Le film, qui fait explicitement référence au chemin de croix du Christ depuis sa condamnation à mort par Ponce Pilate jusqu’à sa mise au tombeau, est construit en quatorze séquences correspondant aux étapes suivies par Jésus. L’atmosphère de ces quatorze plans fixes au cadrage serré est très pesante ; ils confèrent une sensation d’enfermement et leur succession inéluctable est oppressante. Les très rares mouvements de caméra sont alors particulièrement signifiants, à l’image de celui qui accompagne Maria de l’assemblée des fidèles jusqu’à l’évêque le jour de sa confirmation. Dans l’entretien du dossier de presse, le réalisateur qualifie « d’épure artistique » ces plans fixes isolant un groupe de personnages ou un personnage dans un lieu donné, sans musique ou autre effet de mise en scène, un procédé qu’il avait utilisé pour son projet de fin d’études, le film Neun Szenen (2006). Ils servent ici la narration en nous faisant ressentir le malaise de Maria et l’étroitesse de son univers.
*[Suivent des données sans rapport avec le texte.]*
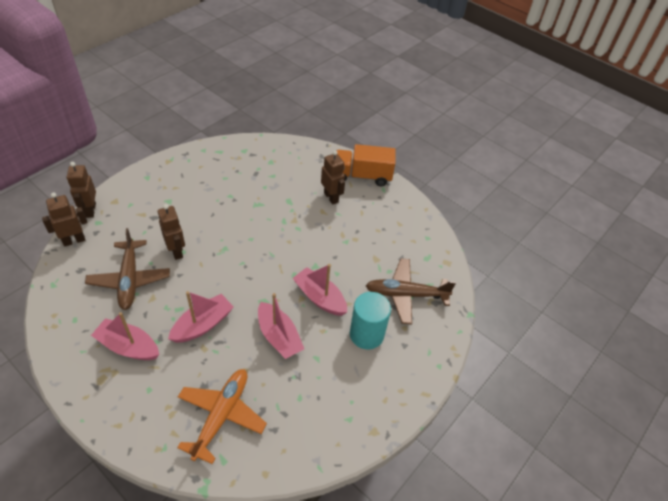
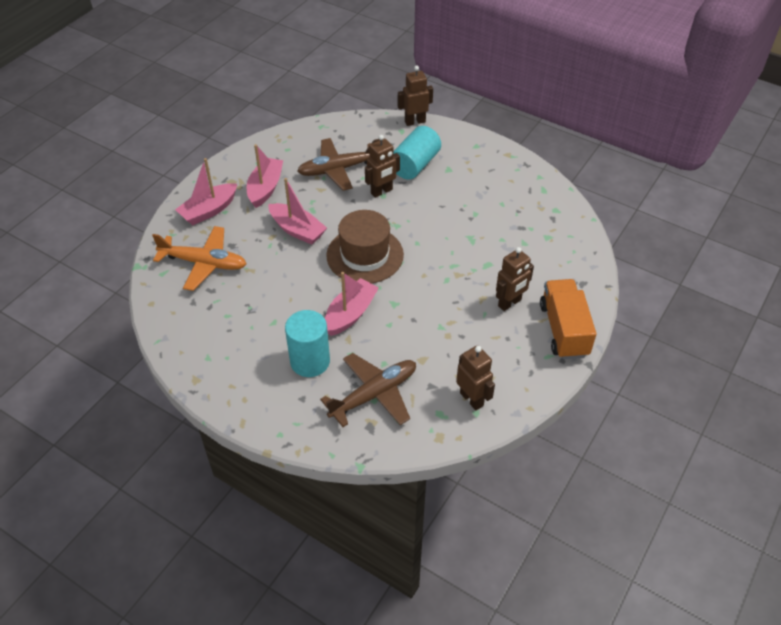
camera: 85 degrees right, 0 degrees up
(74, 240) = (374, 123): brown robot -> brown robot (472, 399)
(151, 222) = (415, 165): none -> turquoise cylinder
(254, 277) = (365, 255): none -> brown hat
(279, 337) = (294, 288): pink boat -> pink boat (209, 210)
(406, 295) = (374, 394): brown plane -> brown plane turned 60 degrees clockwise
Chemin de croix n’évite pas une forme de caricature, avec un personnage de mère irascible et abusive et un prêtre presque machiavélique, qui, en quelque sorte, croisent leurs filets pour mieux y enfermer la jeune Maria. La scène du repas de famille frôle même le grotesque quand la mère prétend, après avoir causé le désespoir de sa fille : « Si ça ne tenait qu’à moi, nous serions une famille heureuse et nous déjeunerions en paix ». Cependant, cette outrance dans le mal, interprétée avec brio, a quelque chose de grisant et maintient la curiosité sur l’impressionnante dérive des personnages. D’autre part, la dégradation progressive de l’état mental de Maria est décrite avec une précision clinique : tiraillée entre la tentation d’une vie normale, la tyrannie des préceptes intégristes et sa propre aspiration à la perfection, elle perd progressivement ses repères et s’affaiblit au point de tomber, au sens propre, le jour de sa confirmation, comme Jésus sous le poids de sa croix.
Pointe aussi une forme d’humour noir ou de sarcasme dans le décalage entre les titres des stations et le contenu des scènes : la station intitulée « Simon de Cyrène aide Jésus à porter sa croix », notamment, correspond à la scène du confessionnal dans laquelle le prêtre, en stigmatisant les soi-disant péchés de Maria, alourdit encore sa croix. Dans cette version revisitée et presque parodique du chemin de croix, les proches de Maria alias Jésus, censés la soutenir, sont en fait ses tortionnaires. L’aveuglement de Maria, qui croit mettre ses pas dans ceux de Jésus, ainsi que l’absurdité d’une éducation mortifère qui prône le renoncement aux plaisirs de la vie et la souffrance rédemptrice, apparaissent d’autant plus évidents.
Avec sa construction rigoureuse en quatorze séquences, ses mouvements de caméra calculés et son abondance de symboles plus ou moins détournés – l’ouverture sur une séance de catéchèse qui rappelle la cène, les noms des personnages, Maria Göttler et son ami Christian –, Chemin de croix se prête à plusieurs lectures et procure le plaisir de l’analyse. Il a bien mérité l’Ours d’argent du meilleur scénario.